Data records:
* * * * * * * * *

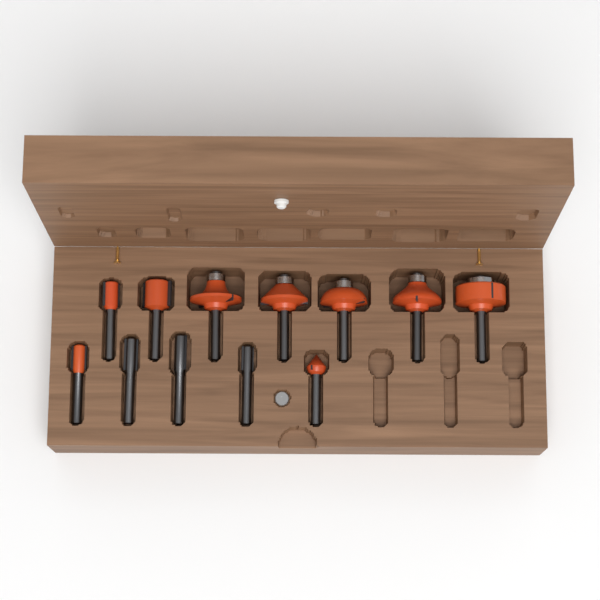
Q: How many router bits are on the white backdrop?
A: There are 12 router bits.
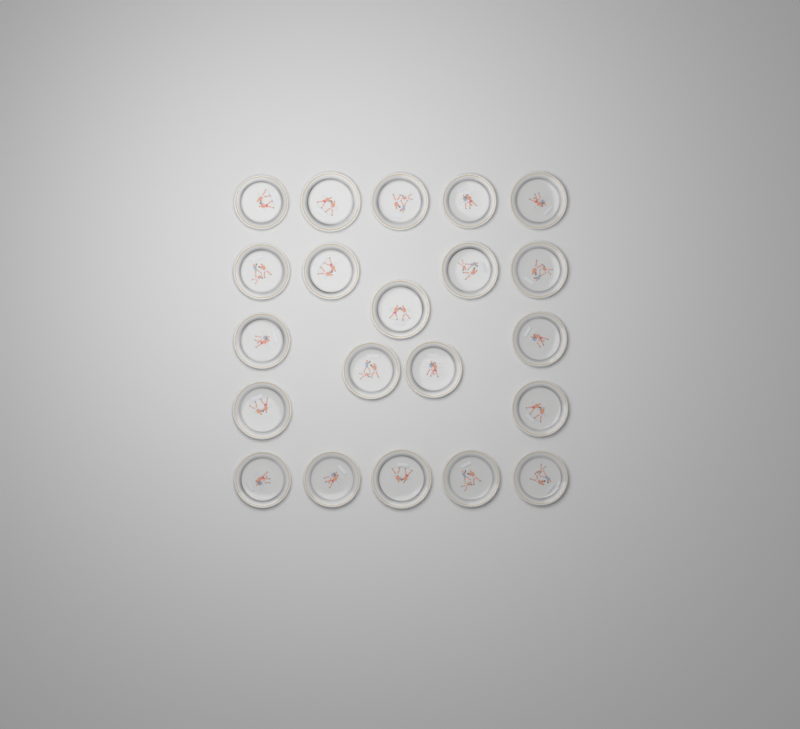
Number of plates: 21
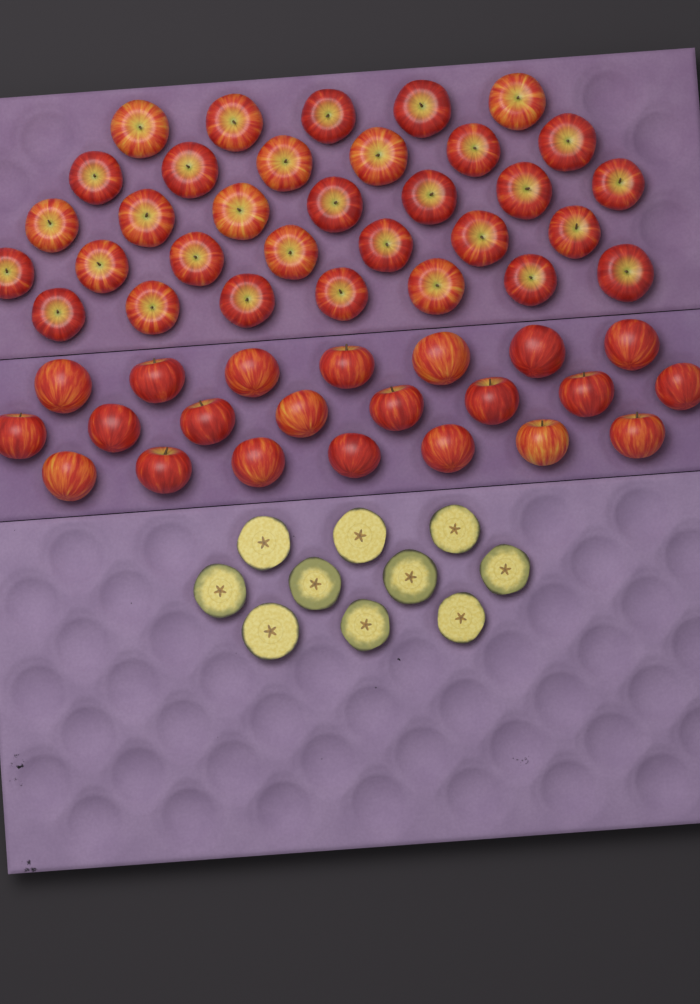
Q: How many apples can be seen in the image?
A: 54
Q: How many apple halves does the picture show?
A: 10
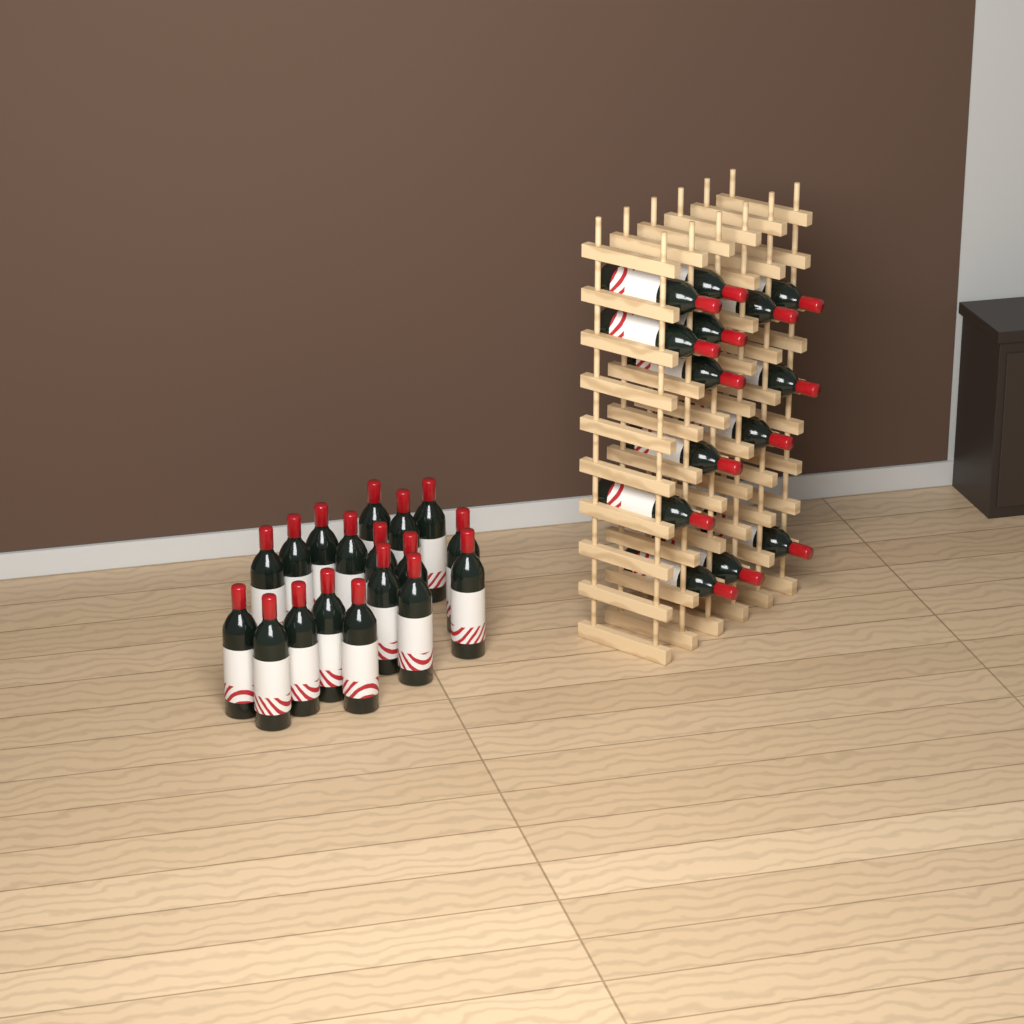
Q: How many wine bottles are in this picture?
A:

* * * * * * * * *

*Exercise*.
Return each line above that contains the word "many". Case counts.

*Finished answer*.
Q: How many router bits are on the white backdrop?
Q: How many apples can be seen in the image?
Q: How many apple halves does the picture show?
Q: How many wine bottles are in this picture?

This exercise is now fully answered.